--- The problem ---
Scan the records for "middle". Report each line that includes it.
━━━━━━━━━━━━━━━━
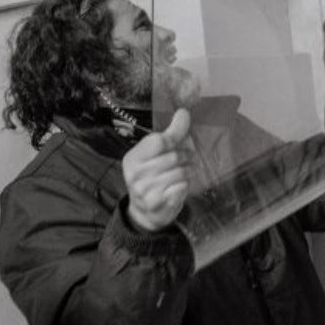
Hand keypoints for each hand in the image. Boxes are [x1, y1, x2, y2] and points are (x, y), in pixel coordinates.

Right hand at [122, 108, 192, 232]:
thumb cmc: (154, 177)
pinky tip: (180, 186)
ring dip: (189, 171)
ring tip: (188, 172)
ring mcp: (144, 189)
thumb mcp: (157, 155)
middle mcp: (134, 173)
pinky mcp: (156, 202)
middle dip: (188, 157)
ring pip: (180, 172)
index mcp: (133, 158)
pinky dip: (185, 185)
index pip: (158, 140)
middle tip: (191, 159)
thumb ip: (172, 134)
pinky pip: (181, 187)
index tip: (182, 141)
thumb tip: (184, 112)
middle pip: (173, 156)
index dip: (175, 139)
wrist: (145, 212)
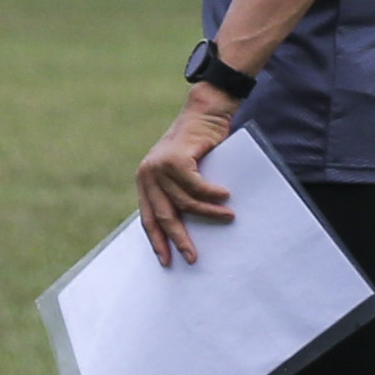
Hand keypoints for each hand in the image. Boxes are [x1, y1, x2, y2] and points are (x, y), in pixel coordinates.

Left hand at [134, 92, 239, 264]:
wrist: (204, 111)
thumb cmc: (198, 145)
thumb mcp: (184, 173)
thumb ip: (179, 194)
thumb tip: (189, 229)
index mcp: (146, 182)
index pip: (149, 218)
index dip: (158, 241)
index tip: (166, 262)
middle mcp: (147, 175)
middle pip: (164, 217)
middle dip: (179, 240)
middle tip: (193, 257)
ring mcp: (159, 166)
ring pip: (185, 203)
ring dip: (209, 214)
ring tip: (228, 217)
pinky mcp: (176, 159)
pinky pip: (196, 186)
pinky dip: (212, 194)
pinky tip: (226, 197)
━━━━━━━━━━━━━━━━
--- Task response ---
middle mcp: (134, 173)
middle dip: (188, 157)
middle tip: (191, 159)
middle pip: (173, 156)
middle mcp: (147, 175)
middle pip: (164, 217)
middle dip: (179, 240)
middle tip: (193, 257)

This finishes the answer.